• TEXT
A problem in Trigonometry (Properties of Triangles) v2

[Wrichik Basu]

Homework Statement

In any triangle ABC, prove that $$ a^2 + b^2 +c^2 =4 \Delta (\cot {A}+\cot {B}+\cot {C}) $$

Homework Equations

The Attempt at a Solution

 

[Buffu]

Homework Statement

In any triangle ABC, prove that $$ a^2 + b^2 +c^2 =4 \Delta (\cot {A}+\cot {B}+\cot {C}) $$

Homework Equations

The Attempt at a Solution

View attachment 203380

What is $\Delta$ ?

 

[Wrichik Basu]

What is $\Delta$ ?

The area of Triangle, the standard notation used in Trigonometry.

 

[Buffu]

The area of Triangle, the standard notation used in Trigonometry.

$\displaystyle {c \over \sin c} = 2R$

Check your work again, you replace $\sin c$ with $a/(2R)$, you should do $c/(2R)$

 

[Wrichik Basu]

$\displaystyle {c \over \sin^2 c} = 2R$

Check your work again, you replace $\sin c$ with $a/(2R)$, you should do $c/(2R)$

You are wrong: $$\frac {c} {\sin (c)} = 2R$$ not $$\frac {c}{\sin ^2 (c)} = 2R$$

 

[Buffu]

You are wrong: $$\frac {c} {\sin (c)} = 2R$$ not $$\frac {c}{\sin ^2 (c)} = 2R$$

Yes, that was a typo.

 

[Mark44]

What is Δ ?

The area of Triangle, the standard notation used in Trigonometry.

No, this is not standard notation for the area of a triangle. Δ is sometimes used for the discriminant of a quadratic equation, but I have never seen it used for area of any kind.

 

[Wrichik Basu]

No, this is not standard notation for the area of a triangle. Δ is sometimes used for the discriminant of a quadratic equation, but I have never seen it used for area of any kind.

Although notations shouldn't very, h ere in India we use Delta to distinguish the area of the triangle only on Trigonometry.

Discriminant is shown by D.

• DATA RECORDS
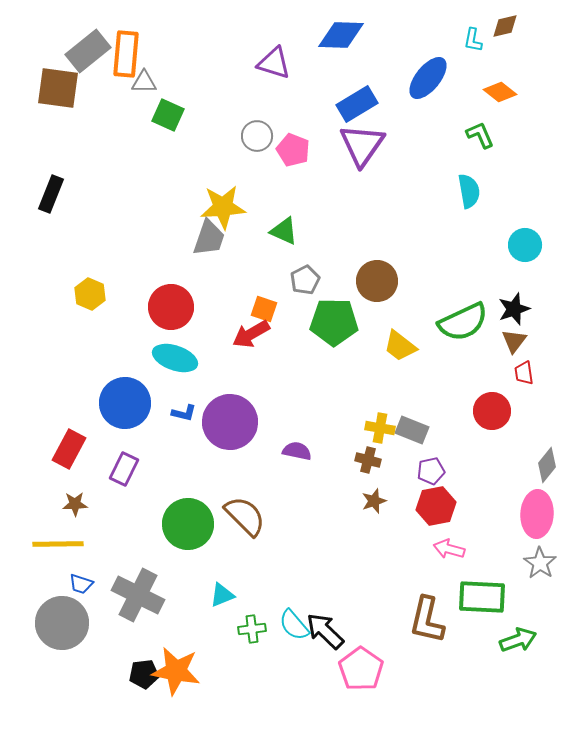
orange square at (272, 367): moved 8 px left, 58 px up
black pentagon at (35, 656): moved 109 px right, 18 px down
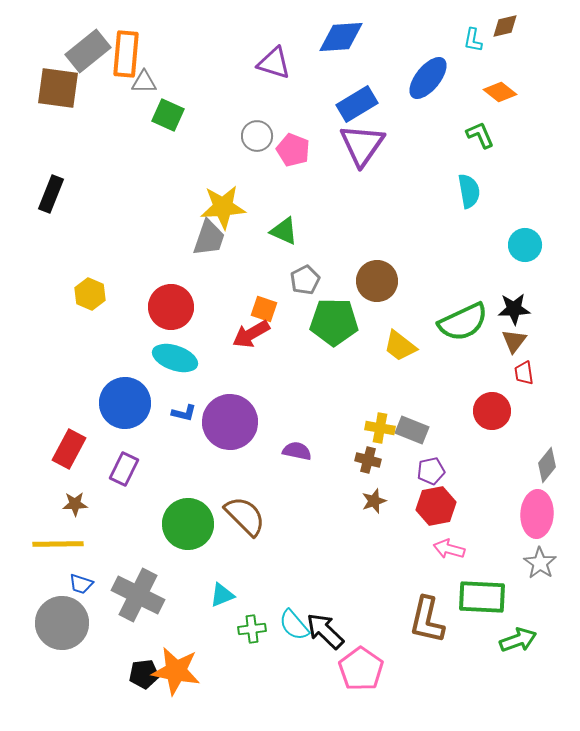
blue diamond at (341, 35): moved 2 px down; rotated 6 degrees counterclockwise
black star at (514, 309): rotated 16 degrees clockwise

==

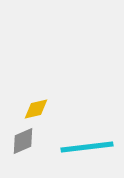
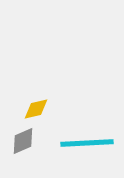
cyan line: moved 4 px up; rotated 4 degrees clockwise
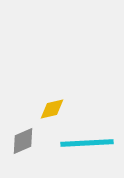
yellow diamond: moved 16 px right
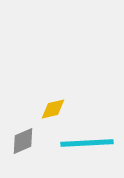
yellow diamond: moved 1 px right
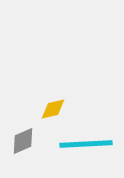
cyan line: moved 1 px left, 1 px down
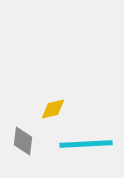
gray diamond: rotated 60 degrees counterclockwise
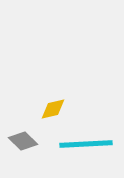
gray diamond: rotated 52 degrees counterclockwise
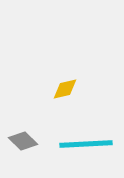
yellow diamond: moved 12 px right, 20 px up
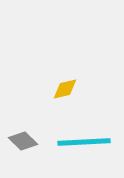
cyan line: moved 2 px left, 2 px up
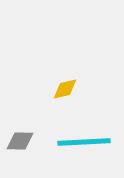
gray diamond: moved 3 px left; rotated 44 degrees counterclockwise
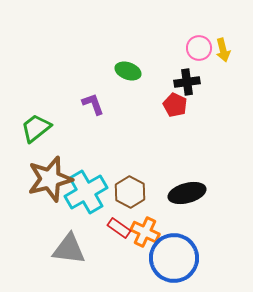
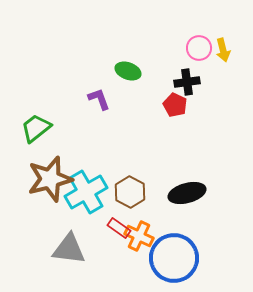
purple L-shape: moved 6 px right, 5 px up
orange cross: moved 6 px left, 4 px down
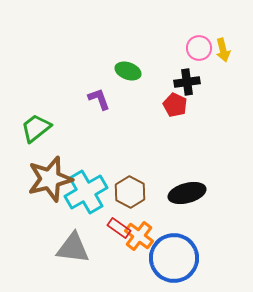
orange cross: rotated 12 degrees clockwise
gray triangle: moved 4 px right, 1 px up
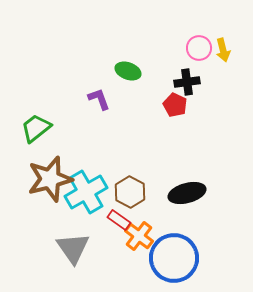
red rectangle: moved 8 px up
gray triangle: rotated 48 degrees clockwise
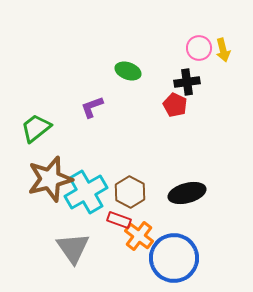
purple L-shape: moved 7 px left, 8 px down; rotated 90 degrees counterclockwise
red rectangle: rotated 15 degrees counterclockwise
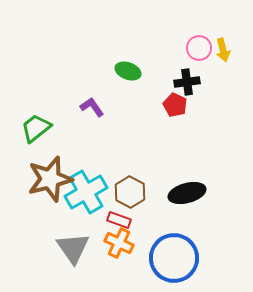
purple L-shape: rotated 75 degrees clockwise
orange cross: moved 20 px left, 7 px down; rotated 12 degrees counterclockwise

• GIVEN PROBLEM 1
In the trigonometry thread, which letter does the last post give for the discriminant?
• GIVEN PROBLEM 2
Reproduce the trigonometry thread word for word from "What is Δ ?" to "only on Trigonometry.".

• TASK OUTPUT 1
D

• TASK OUTPUT 2
What is Δ ?

The area of Triangle, the standard notation used in Trigonometry.

No, this is not standard notation for the area of a triangle. Δ is sometimes used for the discriminant of a quadratic equation, but I have never seen it used for area of any kind.

 

[Wrichik Basu]

No, this is not standard notation for the area of a triangle. Δ is sometimes used for the discriminant of a quadratic equation, but I have never seen it used for area of any kind.

Although notations shouldn't very, h ere in India we use Delta to distinguish the area of the triangle only on Trigonometry.